Errol’s son Mark, recalling his father’s contribution, said: “Like so many young men of his generation, Errol’s cricket was interrupted by the Second World War when he left for North Africa and Europe. While this derailed the careers of many promising athletes, it had the opposite effect for Errol and it appears that this served as a four-year spell at a foreign cricket academy as his percussion really took off when he returned home and started. to play for Springston. My mother has read Errol’s letters home from the war and it is clear that there was plenty of time for cricket, as well as for the small matter of winning a war.’

Errol made frequent appearances in The Ellesmere Guardian, where they used phrases like “Tweedy hit hard”. A report reads: “Tweedy fought for the runs but in an attempt to hit a full toss in the borough of Springston he missed, the ball fell in flight and fell to the wickets with the wreckage of a bomb.”

In the 1960s, Errol moved to the Lincoln, where he played for the next few years, still occasionally picking up half a century. However, his contribution to Lincoln was largely off the field. In addition to coaching at Lincoln High School, Errol became club president in 1964 and remained in that role for 31 years.

His successor as president, Greg Hills, told a story at Errol’s funeral in 1998.

He said he had run into Errol at the Lincoln stores a few months earlier and said they were struggling to get a senior team together.
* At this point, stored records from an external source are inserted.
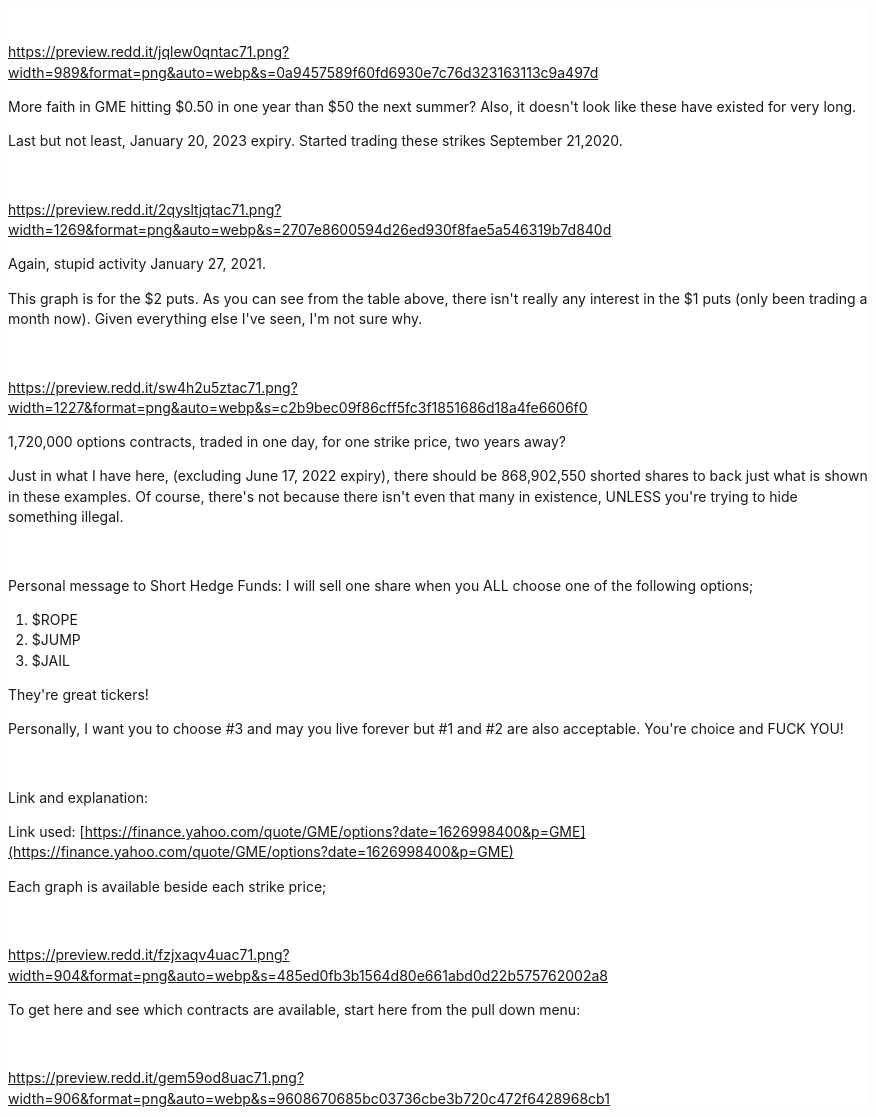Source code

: &#x200B;

https://preview.redd.it/jqlew0qntac71.png?width=989&format=png&auto=webp&s=0a9457589f60fd6930e7c76d323163113c9a497d

More faith in GME hitting $0.50 in one year than $50 the next summer? Also, it doesn't look like these have existed for very long.

Last but not least, January 20, 2023 expiry. Started trading these strikes September 21,2020.

&#x200B;

https://preview.redd.it/2qysltjqtac71.png?width=1269&format=png&auto=webp&s=2707e8600594d26ed930f8fae5a546319b7d840d

Again, stupid activity January 27, 2021.

This graph is for the $2 puts. As you can see from the table above, there isn't really any interest in the $1 puts (only been trading a month now). Given everything else I've seen, I'm not sure why.

&#x200B;

https://preview.redd.it/sw4h2u5ztac71.png?width=1227&format=png&auto=webp&s=c2b9bec09f86cff5fc3f1851686d18a4fe6606f0

1,720,000 options contracts, traded in one day, for one strike price, two years away?

Just in what I have here, (excluding June 17, 2022 expiry), there should be 868,902,550 shorted shares to back just what is shown in these examples. Of course, there's not because there isn't even that many in existence, UNLESS you're trying to hide something illegal.

&#x200B;

Personal message to Short Hedge Funds: I will sell one share when you ALL choose one of the following options;

1. $ROPE
2. $JUMP
3. $JAIL

They're great tickers!

Personally, I want you to choose #3 and may you live forever but #1 and #2 are also acceptable. You're choice and FUCK YOU!

&#x200B;

Link and explanation:

Link used: [https://finance.yahoo.com/quote/GME/options?date=1626998400&p=GME](https://finance.yahoo.com/quote/GME/options?date=1626998400&p=GME)

Each graph is available beside each strike price;

&#x200B;

https://preview.redd.it/fzjxaqv4uac71.png?width=904&format=png&auto=webp&s=485ed0fb3b1564d80e661abd0d22b575762002a8

To get here and see which contracts are available, start here from the pull down menu:

&#x200B;

https://preview.redd.it/gem59od8uac71.png?width=906&format=png&auto=webp&s=9608670685bc03736cbe3b720c472f6428968cb1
Errol’s son Bruce played for the team and they should have brought in Bruce’s son Ryan, who can’t be more than 12 or 13 years old, to play too. Errol, who was 78 at the time, jogged three paces in, rolled his arm over and declared himself available for Saturday.

When Errol joined Lincoln, he started a family tradition that has seen him, or at least one of his children, grandchildren, or great-grandchildren play or contribute uninterruptedly off the field for the past 58 years.